While Beatty was establishing himself as Hollywood’s new star, getting something like $300,000 per film, Jack Nicholson was on considerably less for his Corman cheapos. Unlike Beatty, though, Jack could date women without fear of them phoning up the night editor on one of the various sleaze magazines. As he put it, he had ‘complete anonymity in social exchange’, or, more straightforwardly, ‘I was able to go around picking up stray pussy without a care in the world.’
Jack lived at the time in a house not far from Sunset Boulevard, sharing with friends. It was, in his own words, the wildest house in Hollywood. Jack’s comments that he’d never been in an orgy of more than three people gives you an idea of the kind of parties he threw. Orgies weren’t his style, anyway, ‘with
everybody naked and fucking one another all over the place. I’ve never been in that scene.’
All this monkey business changed, temporarily, when Jack met actress Sandra Knight. It was a whirlwind affair and they quickly got hitched in June 1962. Clearly in love, Jack did later admit that the ceremony ‘was a no big deal act for me’. He was right, since he was never to do it again. As vows were being exchanged he even had the temerity to look heavenward to plea, ‘Now, remember, I’m very young, and this doesn’t mean I’m not ever going to touch another woman.’

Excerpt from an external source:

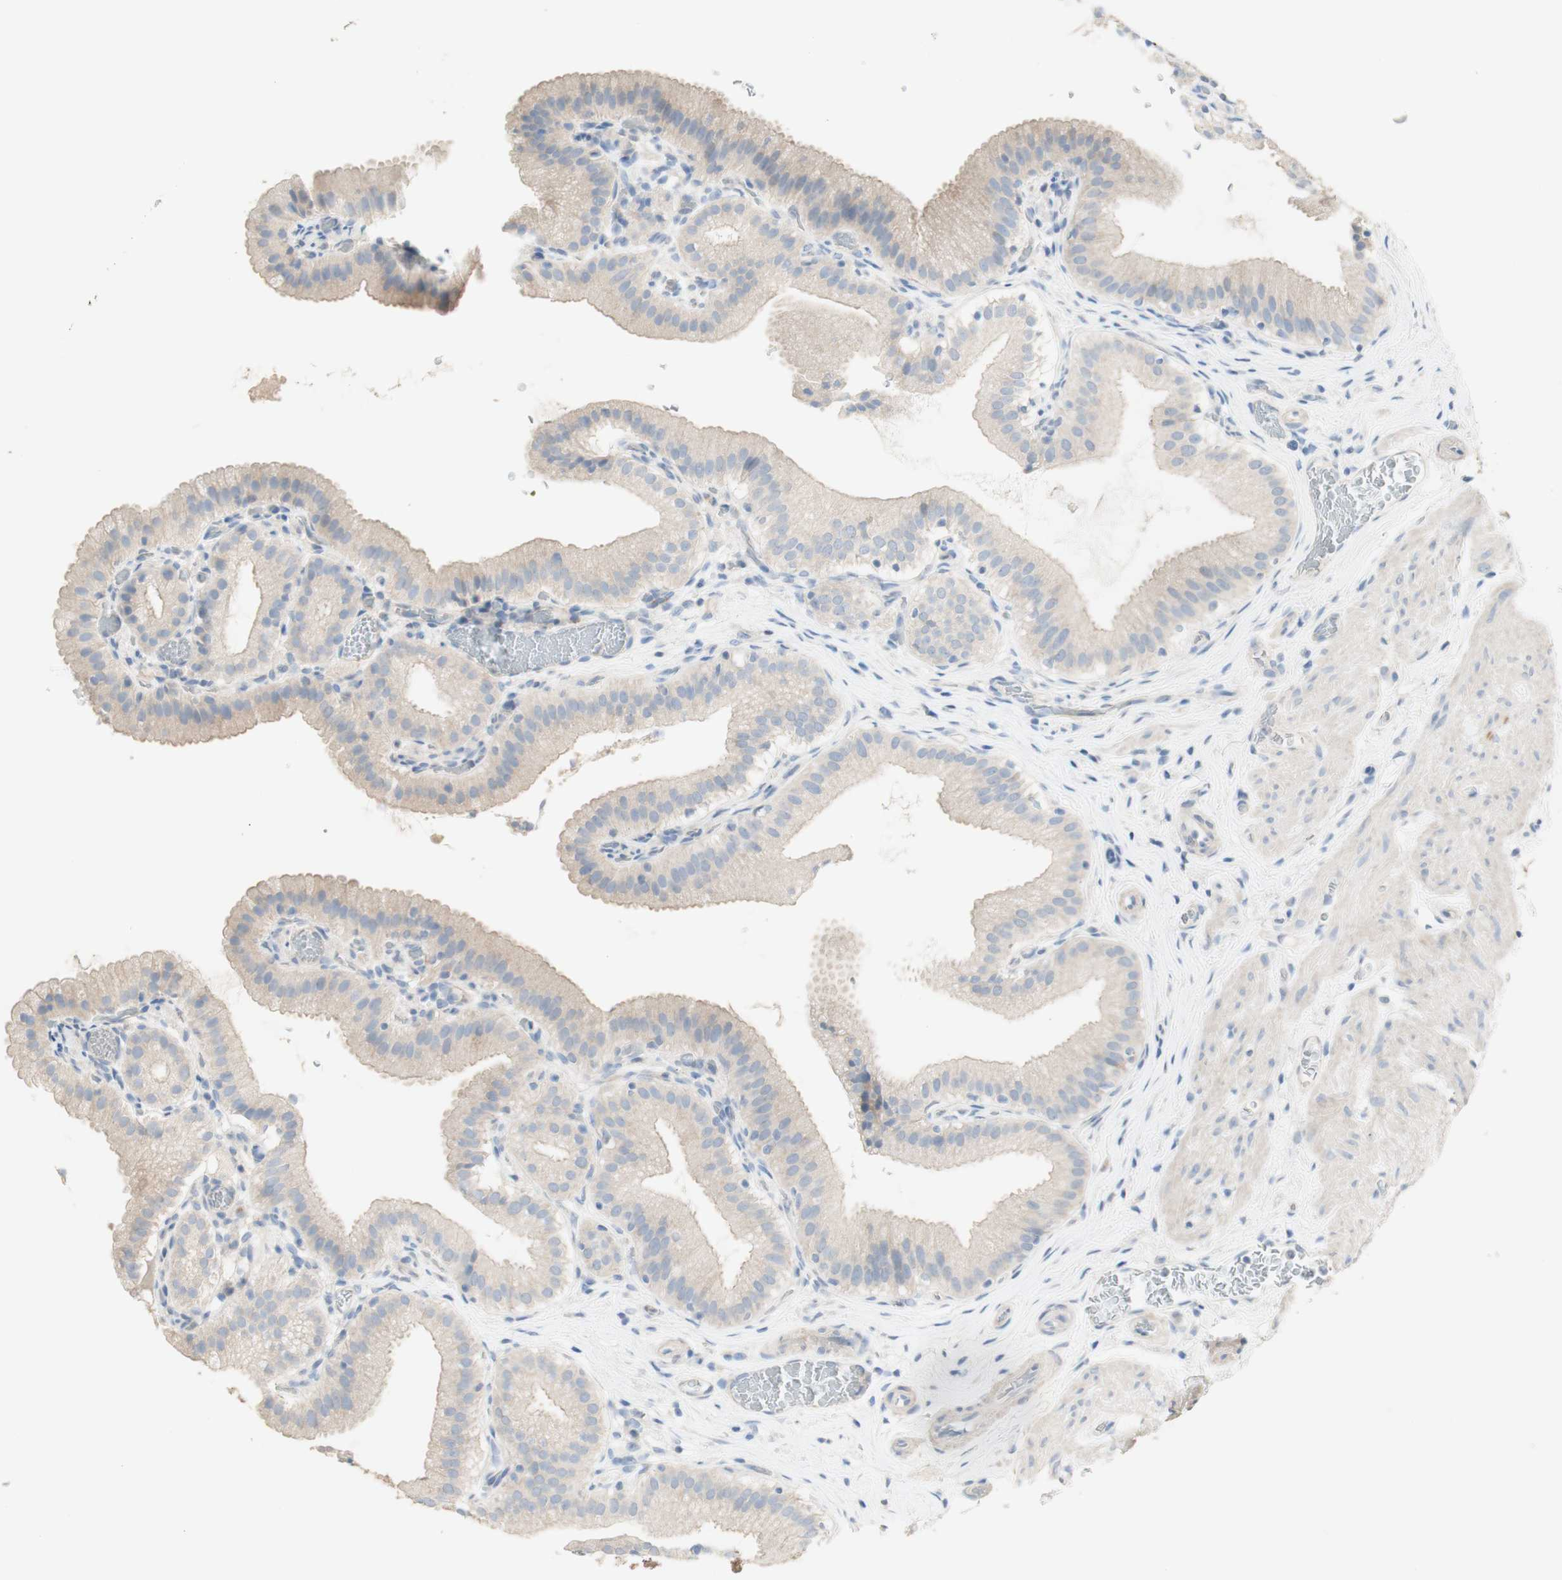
{"staining": {"intensity": "weak", "quantity": "25%-75%", "location": "cytoplasmic/membranous"}, "tissue": "gallbladder", "cell_type": "Glandular cells", "image_type": "normal", "snomed": [{"axis": "morphology", "description": "Normal tissue, NOS"}, {"axis": "topography", "description": "Gallbladder"}], "caption": "A low amount of weak cytoplasmic/membranous expression is present in about 25%-75% of glandular cells in unremarkable gallbladder. The staining is performed using DAB (3,3'-diaminobenzidine) brown chromogen to label protein expression. The nuclei are counter-stained blue using hematoxylin.", "gene": "MANEA", "patient": {"sex": "male", "age": 54}}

Still suffering in exploitation-movie hell, Jack was only too well aware of the danger of becoming stigmatised in the industry as a B-movie actor. Watching those films today, all he can see is his own ‘fearful, desperate ambition. People who haven’t seen my early movies are better off than I am.’ But, like all actors, he needed the work and has acknowledged that without Corman he might not have survived those tough early years, so is forever thankful. ‘Roger also underpaid us and for that he will be eternally grateful.’

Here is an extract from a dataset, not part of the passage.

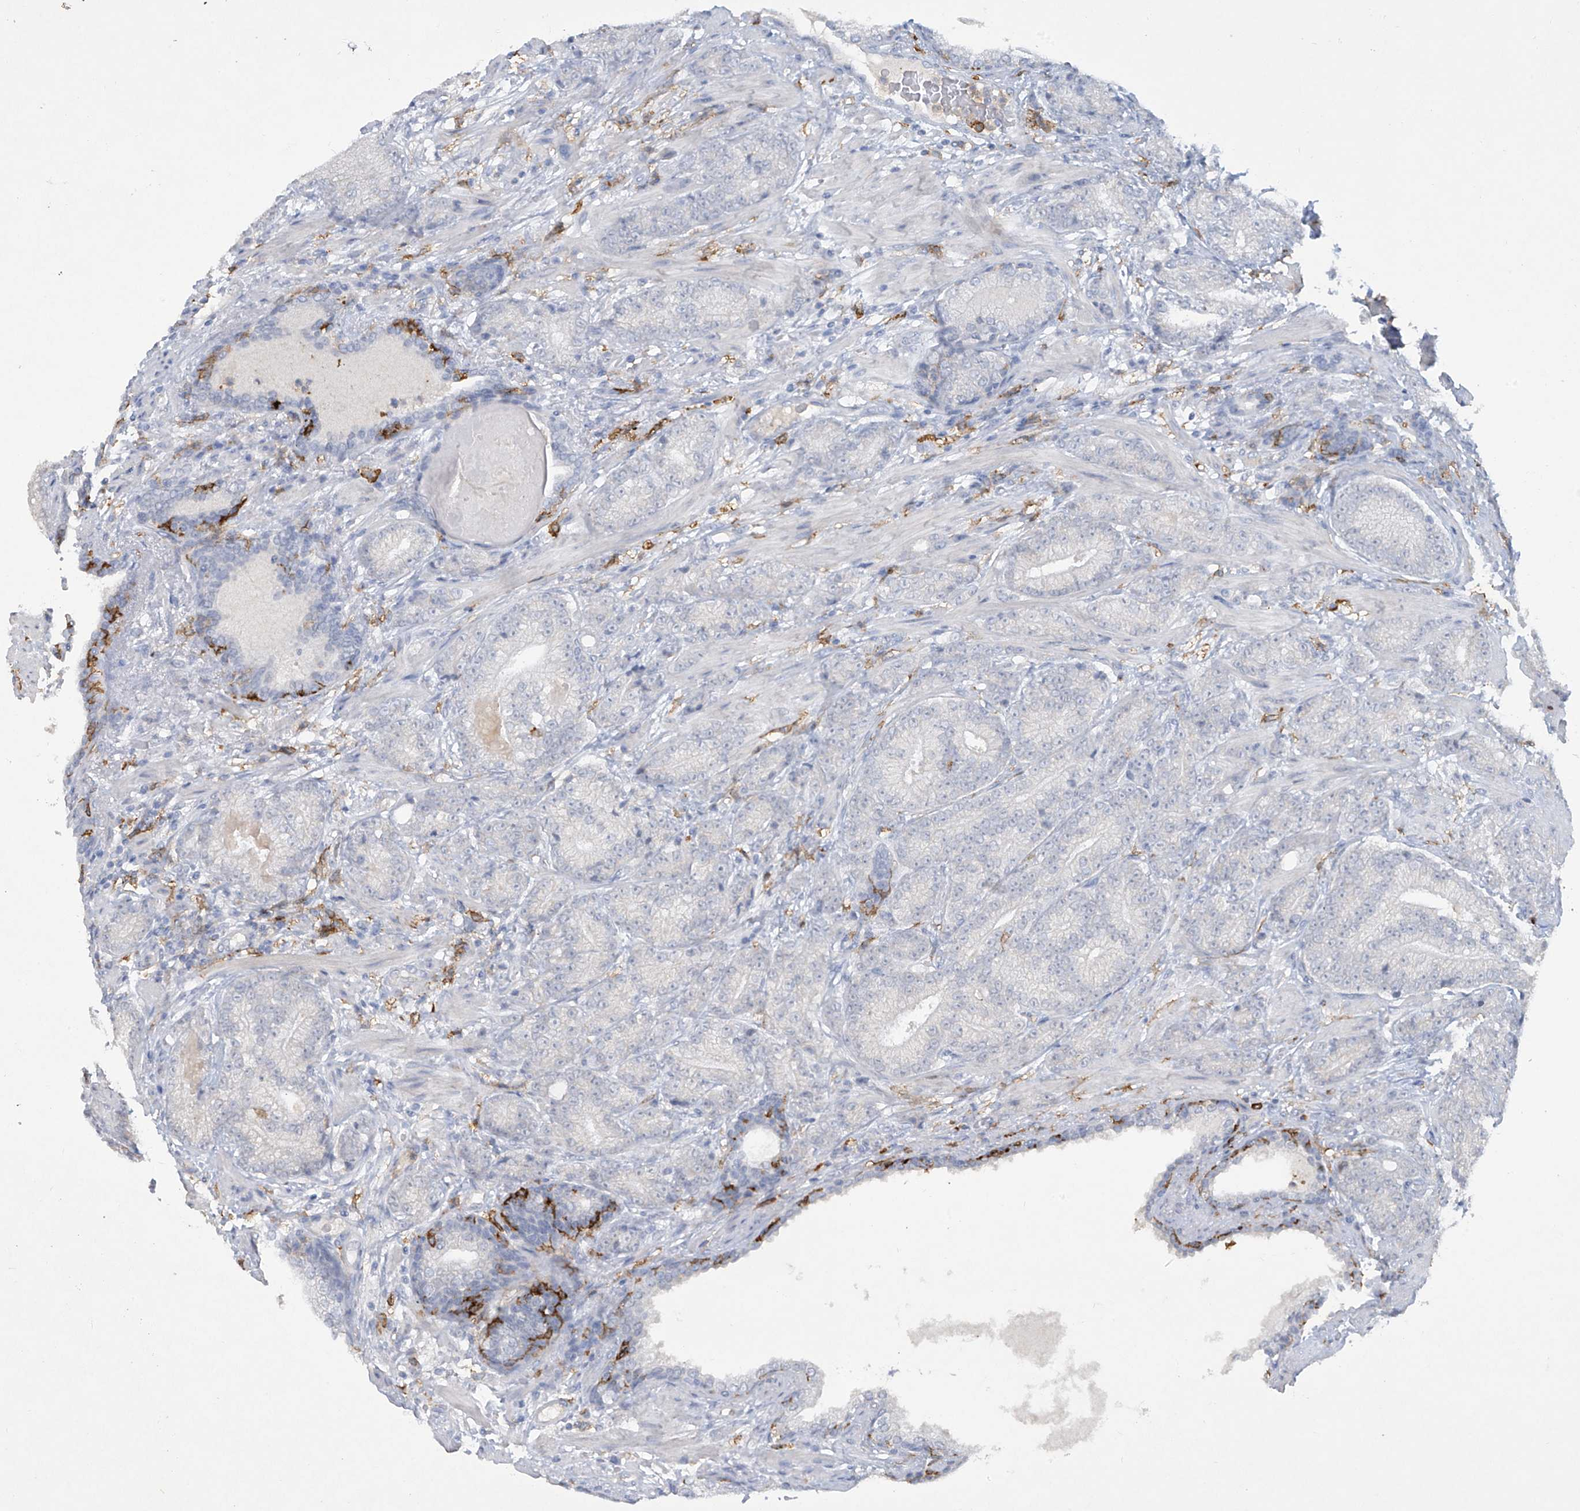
{"staining": {"intensity": "negative", "quantity": "none", "location": "none"}, "tissue": "prostate cancer", "cell_type": "Tumor cells", "image_type": "cancer", "snomed": [{"axis": "morphology", "description": "Adenocarcinoma, High grade"}, {"axis": "topography", "description": "Prostate"}], "caption": "This is a micrograph of IHC staining of prostate adenocarcinoma (high-grade), which shows no positivity in tumor cells.", "gene": "FCGR3A", "patient": {"sex": "male", "age": 61}}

But Corman’s cheapos were about to get a hell of a lot more interesting. The schlock merchant had left the world of radioactive vegetables on the loose to tread a more cultured path, finding success adapting Edgar Allan Poe horror stories starring Vincent Price. For The Raven (1963) Corman added Boris Karloff and Peter Lorre to the mix, plus Jack. It was another camp classic. ‘They all got along very well together,’ says Corman. ‘Because Jack had great respect for Vincent, Boris and Peter, and let them know it, and at the same time they realised from the very beginning that he was a very talented young actor, so accepted him into their group.’ No respect, however, was offered by the titular bird, which shat endlessly over everybody. ‘My shoulder was constantly covered with raven shit,’ complained Jack.